Historiographical studies of the May Revolution do not face many doubts or unknown details. Most of the information was properly recorded at the time and was made available to the public by the Primera Junta as patriotic propaganda. Because of this, historical views on the topic differ in their interpretations of the meanings, causes and consequences of the events, rather than in the accuracy of their depiction of the events themselves. The modern version of events does not differ significantly from the contemporary one.

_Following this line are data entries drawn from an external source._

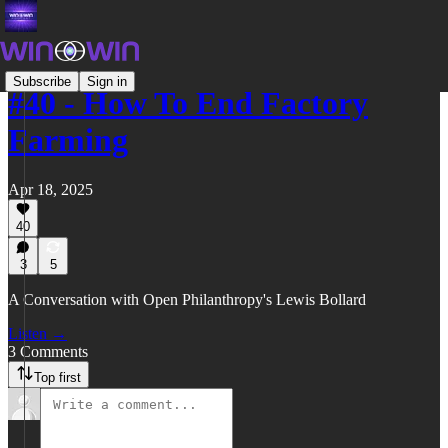
Subscribe
Sign in
#40 - How To End Factory
Farming
Apr 18, 2025
40
3
5
A Conversation with Open Philanthropy's Lewis Bollard
Listen →
3 Comments
Top first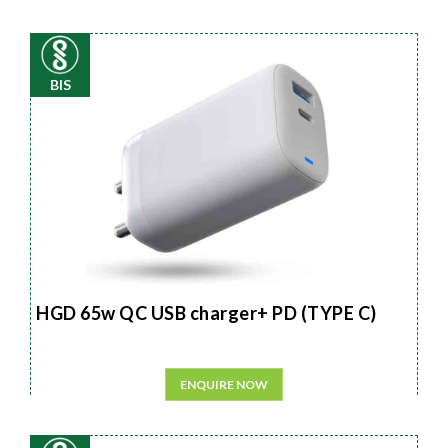
BIS
HGD 65w QC USB charger+ PD (TYPE C)
ENQUIRE NOW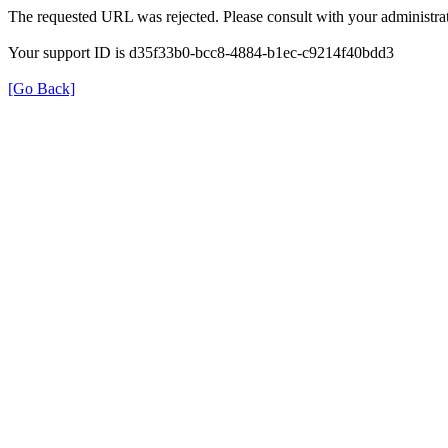
The requested URL was rejected. Please consult with your administrat
Your support ID is d35f33b0-bcc8-4884-b1ec-c9214f40bdd3
[Go Back]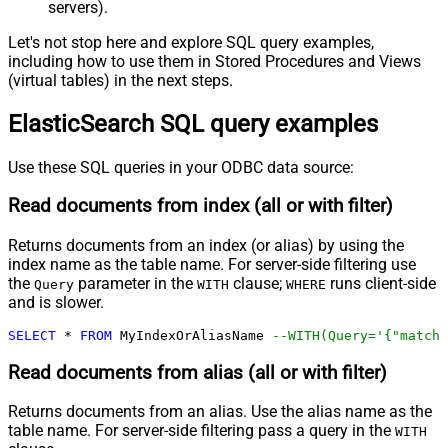
servers).
Let's not stop here and explore SQL query examples,
including how to use them in Stored Procedures and Views
(virtual tables) in the next steps.
ElasticSearch SQL query examples
Use these SQL queries in your ODBC data source:
Read documents from index (all or with filter)
Returns documents from an index (or alias) by using the
index name as the table name. For server-side filtering use
the
parameter in the
clause;
runs client-side
Query
WITH
WHERE
and is slower.
SELECT
*
FROM
 MyIndexOrAliasName 
--WITH(Query='{"match"
Read documents from alias (all or with filter)
Returns documents from an alias. Use the alias name as the
table name. For server-side filtering pass a query in the
WITH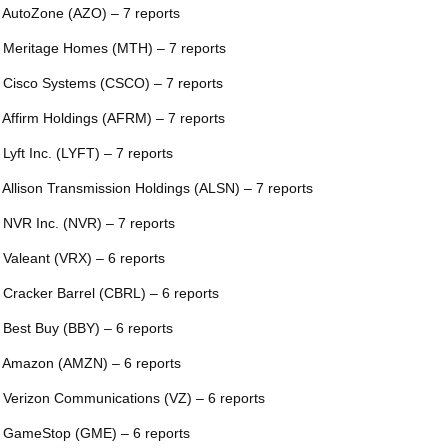
 AutoZone (AZO) – 7 reports
 Meritage Homes (MTH) – 7 reports
 Cisco Systems (CSCO) – 7 reports
 Affirm Holdings (AFRM) – 7 reports
 Lyft Inc. (LYFT) – 7 reports
 Allison Transmission Holdings (ALSN) – 7 reports
 NVR Inc. (NVR) – 7 reports
 Valeant (VRX) – 6 reports
 Cracker Barrel (CBRL) – 6 reports
 Best Buy (BBY) – 6 reports
 Amazon (AMZN) – 6 reports
 Verizon Communications (VZ) – 6 reports
 GameStop (GME) – 6 reports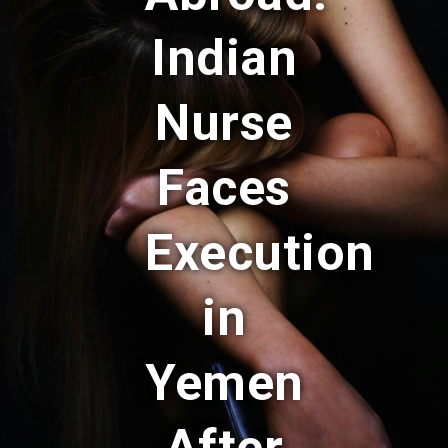
Indian
Nurse
Faces
Execution
in
Yemen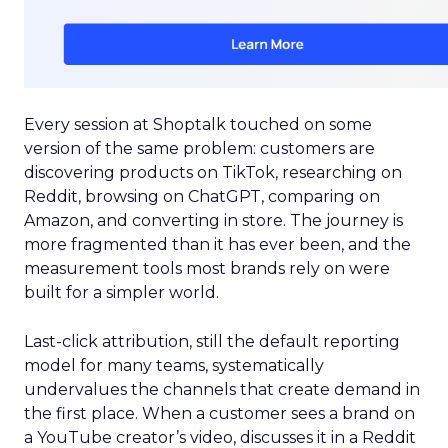
Every session at Shoptalk touched on some
version of the same problem: customers are
discovering products on TikTok, researching on
Reddit, browsing on ChatGPT, comparing on
Amazon, and converting in store. The journey is
more fragmented than it has ever been, and the
measurement tools most brands rely on were
built for a simpler world.
Last-click attribution, still the default reporting
model for many teams, systematically
undervalues the channels that create demand in
the first place. When a customer sees a brand on
a YouTube creator’s video, discusses it in a Reddit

The first people to write about the May Revolution were participants who wrote memoirs, biographies and diaries. However, their works were motivated by purposes other than historiographic ones, such as to explain the reasons for their actions, clean their public images, or express their support or rejection of the public figures and ideas of the time. For example, Manuel Moreno wrote the biography of his brother Mariano as propaganda for the revolutions in Europe, and Cornelio Saavedra wrote his autobiography at a moment when his image was highly questioned, to justify himself to his sons.
The first remarkable historiographical school of interpretation of the history of Argentina was founded by members of the 1837 generation, including Bartolomé Mitre. Mitre regarded the May Revolution as an iconic expression of political egalitarianism: a conflict between modern freedoms and oppression represented by the Spanish monarchy, and an attempt to establish a national organization on constitutional principles as opposed to the charismatic authority of the caudillos. These authors' views were treated as canonical until the end of the 19th century, when the proximity of the centennial encouraged authors to seek new perspectives. The newer authors would differ about the relative weight of the causes of the May Revolution and about whose intervention in the events was more decisive, but the main views expressed by Mitre were kept, such as to consider the revolution to be the birth of modern Argentina and an unavoidable event. These authors introduced the idea of popular intervention as another key element. By the time of the World Wars, liberal authors attempted to impose an ultimate and unquestionable historical perspective; Ricardo Levene and the Academia Nacional de la Historia were exponents of this tendency, which still kept most perspectives of Mitre. Left-wing authors took a revisionist view based on nationalism and anti-imperialism; they minimized the dispute between criollos and peninsulars and portrayed events as a dispute between enlightenment and absolutism. However, most of their work was focused on other historical periods.
The May Revolution was not the product of the actions of a single political party with a clear and defined agenda, but a convergence of sectors with varying interests. Thus, there are a number of conflicting perspectives about it, because different authors highlight different aspects. Mitre, for example, referred to The Representation of the Landowners (an 1809 economic report by Mariano Moreno) and the role of the merchants to support the view that the May Revolution intended to obtain free trade and economic integration with Europe; right-wing revisionists center around Saavedra and the social customs of the time to describe the revolution under conservative principles; and left-wing revisionists use the example of Moreno, Castelli and the rioters led by French and Beruti to describe it as a radical revolution.